• _What to work on_
**A.** In the attention exercise text, what is done to the Attention scores before they are normalized to sum to 1?
**B.** Write the next part of the attention exercise text, starting after its final sentence.
##### Document text #####
Key Word(s): seq2seq, attention



Title¶

Exercise: Attention

Description :¶

In this exercise, you will implement an Attention mechanism. We load three encoder hidden states into enc_states, and 1 decoder hidden state into dec_state. Your task is to compute the final context_vector.

That is, you should calculate an Attention score for every encoder hidden state, exponentiate these, then normalize them so they sum to 1. These are your Attention weights. Then, produce a context vector by multiplying each Attention weight by its corresponding encoder hidden state.

**REMINDER**: After running every cell, be sure to auto-grade your work by clicking 'Mark' in the lower-right corner. Otherwise, no credit will be given.¶

In [63]:
# imports useful libraries
import math
import numpy as np

YOU DO NOT NEED TO EDIT THE CELL BELOW

The follow code loads three encoder states into the dictionary enc_states, whereby the keys are 0, 1, and 2, and their respective values are lists of 50 floats (representing each hidden state). The code also populates a single list of floats, dec_state, which contains 50 floats (representing the hidden state).
##### Provided records #####
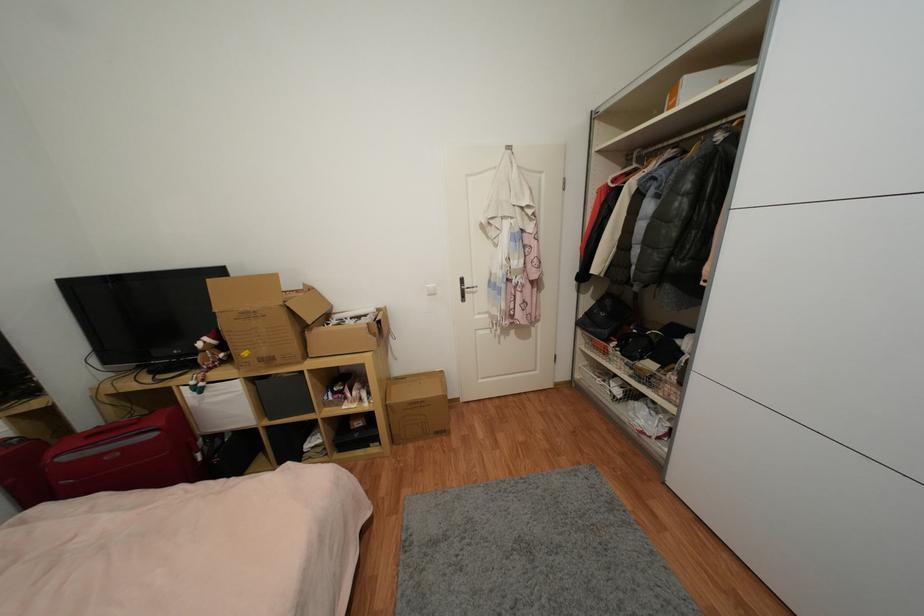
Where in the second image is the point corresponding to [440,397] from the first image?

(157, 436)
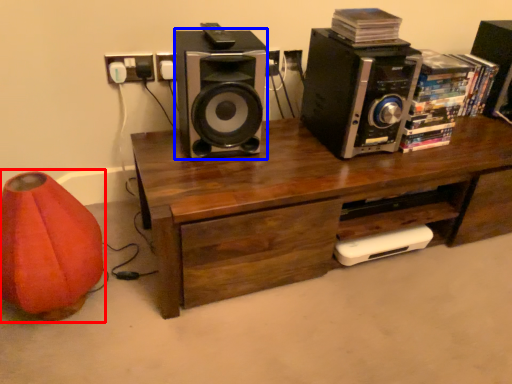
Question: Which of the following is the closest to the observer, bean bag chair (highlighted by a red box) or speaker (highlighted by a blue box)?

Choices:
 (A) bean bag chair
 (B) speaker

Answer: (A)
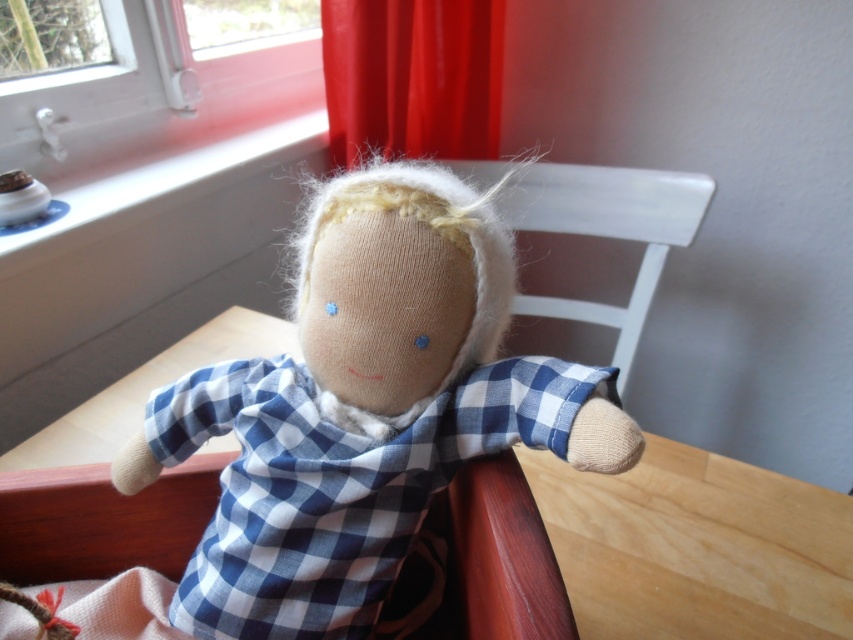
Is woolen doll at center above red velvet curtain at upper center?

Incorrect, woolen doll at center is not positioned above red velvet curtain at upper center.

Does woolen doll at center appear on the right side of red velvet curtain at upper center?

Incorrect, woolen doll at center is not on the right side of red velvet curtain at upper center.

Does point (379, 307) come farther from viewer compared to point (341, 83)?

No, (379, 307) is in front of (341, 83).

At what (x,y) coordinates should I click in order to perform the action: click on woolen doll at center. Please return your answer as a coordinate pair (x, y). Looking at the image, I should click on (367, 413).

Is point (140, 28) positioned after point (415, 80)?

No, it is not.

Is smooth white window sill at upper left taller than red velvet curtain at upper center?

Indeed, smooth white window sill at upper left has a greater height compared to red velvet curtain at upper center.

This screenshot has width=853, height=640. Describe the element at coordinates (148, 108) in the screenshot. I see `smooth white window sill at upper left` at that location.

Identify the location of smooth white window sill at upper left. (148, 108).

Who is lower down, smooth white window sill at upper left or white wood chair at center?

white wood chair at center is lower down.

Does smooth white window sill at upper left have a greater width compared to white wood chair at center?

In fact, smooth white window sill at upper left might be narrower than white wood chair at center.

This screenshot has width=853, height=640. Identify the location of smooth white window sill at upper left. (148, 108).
#####
##### Provided records #####
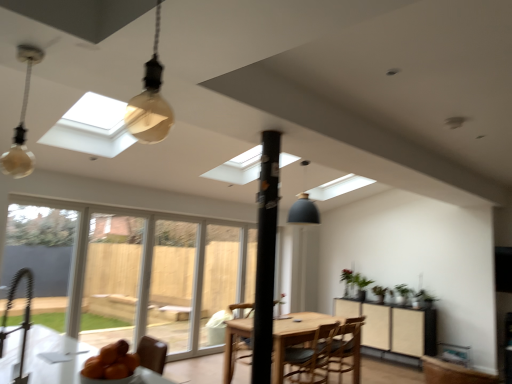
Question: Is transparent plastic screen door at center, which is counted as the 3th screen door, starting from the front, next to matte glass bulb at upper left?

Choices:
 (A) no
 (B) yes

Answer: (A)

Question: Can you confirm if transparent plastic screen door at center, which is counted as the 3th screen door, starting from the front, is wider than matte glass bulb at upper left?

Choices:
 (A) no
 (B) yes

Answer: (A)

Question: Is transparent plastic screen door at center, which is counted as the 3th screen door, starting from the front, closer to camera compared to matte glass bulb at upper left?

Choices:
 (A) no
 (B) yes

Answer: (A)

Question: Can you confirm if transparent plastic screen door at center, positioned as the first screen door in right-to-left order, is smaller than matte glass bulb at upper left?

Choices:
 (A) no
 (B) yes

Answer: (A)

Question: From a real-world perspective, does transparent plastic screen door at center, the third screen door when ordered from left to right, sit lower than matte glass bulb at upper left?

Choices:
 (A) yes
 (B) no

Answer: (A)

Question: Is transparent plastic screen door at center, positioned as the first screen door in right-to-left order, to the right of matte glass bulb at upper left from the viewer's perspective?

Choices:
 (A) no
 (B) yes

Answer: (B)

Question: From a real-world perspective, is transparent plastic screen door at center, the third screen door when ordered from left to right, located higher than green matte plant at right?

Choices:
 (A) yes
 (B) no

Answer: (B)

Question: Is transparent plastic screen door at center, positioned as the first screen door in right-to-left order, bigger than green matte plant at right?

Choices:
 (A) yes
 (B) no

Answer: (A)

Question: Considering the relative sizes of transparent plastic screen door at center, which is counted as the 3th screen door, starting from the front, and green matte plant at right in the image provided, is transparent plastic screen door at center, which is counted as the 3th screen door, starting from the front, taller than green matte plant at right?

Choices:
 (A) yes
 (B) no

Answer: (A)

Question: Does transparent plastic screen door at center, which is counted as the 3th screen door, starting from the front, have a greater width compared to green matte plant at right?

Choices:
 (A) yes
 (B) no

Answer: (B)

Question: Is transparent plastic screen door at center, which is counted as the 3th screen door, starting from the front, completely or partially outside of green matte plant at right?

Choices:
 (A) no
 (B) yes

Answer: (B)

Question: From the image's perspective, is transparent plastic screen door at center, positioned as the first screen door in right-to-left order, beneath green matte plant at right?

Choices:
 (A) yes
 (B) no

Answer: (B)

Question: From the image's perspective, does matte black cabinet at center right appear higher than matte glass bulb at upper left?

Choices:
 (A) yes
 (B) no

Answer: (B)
#####
• _Expected responses_
**A.** They are exponentiated.

**B.**
In [64]:
# assumes we're passing in several enc states but only 1 dec states
def load_hidden_states(filename):
    enc_states = {}
    dec_state = []
    
    f = open(filename)
    for line in f.readlines():
        model, num = line.split()[0].split("_")
        if model == "enc":
            enc_states[int(num)] = [float(t) for t in line.split(" ")[1:]]
        else:
            dec_state = [float(t) for t in line.split(" ")[1:]]
    return enc_states, dec_state

enc_states, dec_state = load_hidden_states("hidden_states.txt")

YOU DO NOT NEED TO EDIT THE CELL BELOW

The follow code simply computes the attention score as the dot-product between the two passed-in embeddings.

In [65]:
# calculates the attention score as the dot product
def calculate_attention_score(v1, v2):
    return sum(a*b for a, b in zip(v1, v2))

In the cell below, populate attention_scores with the exponentiated attention scores: $e^{(\text{score(enc_i, dec_j)})}$. The main aspect to figure out is which hidden states to pass to calculate_attention_score().

In [ ]:
### edTest(test_a) ###
attention_scores = []

# YOUR CODE HERE

In the cell below, simply normalize each of the exponentiated scores and store them in attention_weights. They should sum to 1.

In [ ]:
### edTest(test_b) ###
attention_weights = []

# YOUR CODE HERE

In the cell below, create the final context vector context_vector.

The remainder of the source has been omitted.